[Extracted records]
<<<<
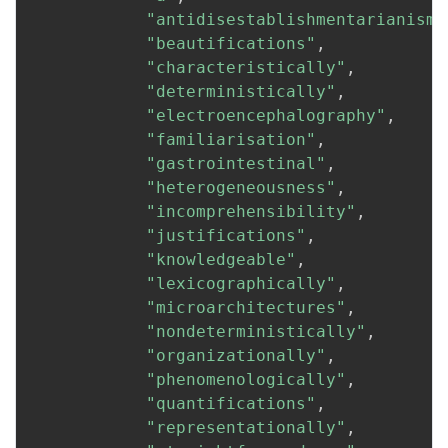
"antidisestablishmentarianism"
"beautifications"
,
"characteristically"
,
"deterministically"
,
"electroencephalography"
,
"familiarisation"
,
"gastrointestinal"
,
"heterogeneousness"
,
"incomprehensibility"
,
"justifications"
,
"knowledgeable"
,
"lexicographically"
,
"microarchitectures"
,
"nondeterministically"
,
"organizationally"
,
"phenomenologically"
,
"quantifications"
,
"representationally"
,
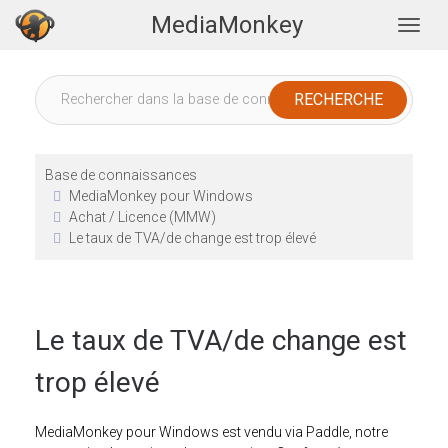
MediaMonkey
Togg
Base de connaissances
MediaMonkey pour Windows
Achat / Licence (MMW)
Le taux de TVA/de change est trop élevé
Le taux de TVA/de change est
trop élevé
MediaMonkey pour Windows est vendu via Paddle, notre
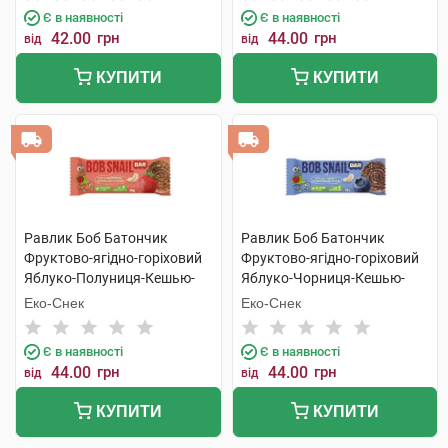
Є в наявності
Є в наявності
42.00
грн
44.00
грн
від
від
КУПИТИ
КУПИТИ
Равлик Боб Батончик
Равлик Боб Батончик
Фруктово-ягідно-горіховий
Фруктово-ягідно-горіховий
Яблуко-Полуниця-Кешью-
Яблуко-Чорниця-Кешью-
Криспи Кіноа 35 г 1 шт
Криспи Кіноа 35 г 1 шт
Еко-Снек
Еко-Снек
Є в наявності
Є в наявності
44.00
грн
44.00
грн
від
від
КУПИТИ
КУПИТИ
>>>>
* **TO DO**
Generate a word-for-word copy of the preceding records, excluding all pictures.

* **ANSWER TO THE PROBLEM**
"antidisestablishmentarianism"
"beautifications"
,
"characteristically"
,
"deterministically"
,
"electroencephalography"
,
"familiarisation"
,
"gastrointestinal"
,
"heterogeneousness"
,
"incomprehensibility"
,
"justifications"
,
"knowledgeable"
,
"lexicographically"
,
"microarchitectures"
,
"nondeterministically"
,
"organizationally"
,
"phenomenologically"
,
"quantifications"
,
"representationally"
,
MediaMonkey
Togg
Base de connaissances
MediaMonkey pour Windows
Achat / Licence (MMW)
Le taux de TVA/de change est trop élevé
Le taux de TVA/de change est
trop élevé
MediaMonkey pour Windows est vendu via Paddle, notre
Є в наявності
Є в наявності
42.00
грн
44.00
грн
від
від
КУПИТИ
КУПИТИ
Равлик Боб Батончик
Равлик Боб Батончик
Фруктово-ягідно-горіховий
Фруктово-ягідно-горіховий
Яблуко-Полуниця-Кешью-
Яблуко-Чорниця-Кешью-
Криспи Кіноа 35 г 1 шт
Криспи Кіноа 35 г 1 шт
Еко-Снек
Еко-Снек
Є в наявності
Є в наявності
44.00
грн
44.00
грн
від
від
КУПИТИ
КУПИТИ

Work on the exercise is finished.